Saved items:

——————————

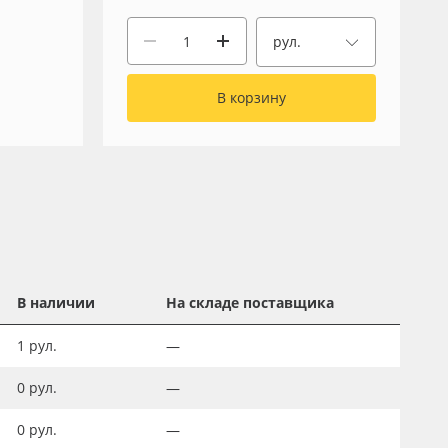
рул.
В корзину
В наличии
На складе поставщика
1
рул.
—
0
рул.
—
0
рул.
—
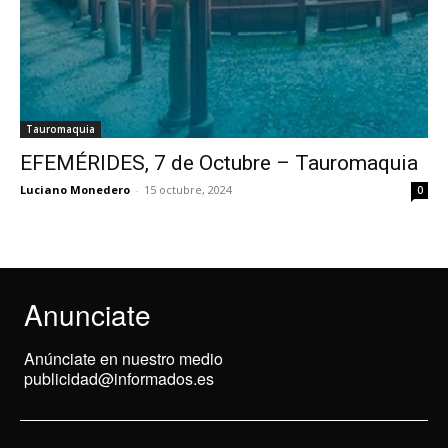
Tauromaquia
EFEMÉRIDES, 7 de Octubre – Tauromaquia
Luciano Monedero
-
15 octubre, 2024
0
Anunciate
Anúnciate en nuestro medio
publicidad@informados.es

——————————

Could you reproduce, line for line, the text read from every one of the entries, leaving the pictures out of your answer?

рул.
В корзину
В наличии
На складе поставщика
1
рул.
—
0
рул.
—
0
рул.
—
Tauromaquia
EFEMÉRIDES, 7 de Octubre – Tauromaquia
Luciano Monedero
-
15 octubre, 2024
0
Anunciate
Anúnciate en nuestro medio
publicidad@informados.es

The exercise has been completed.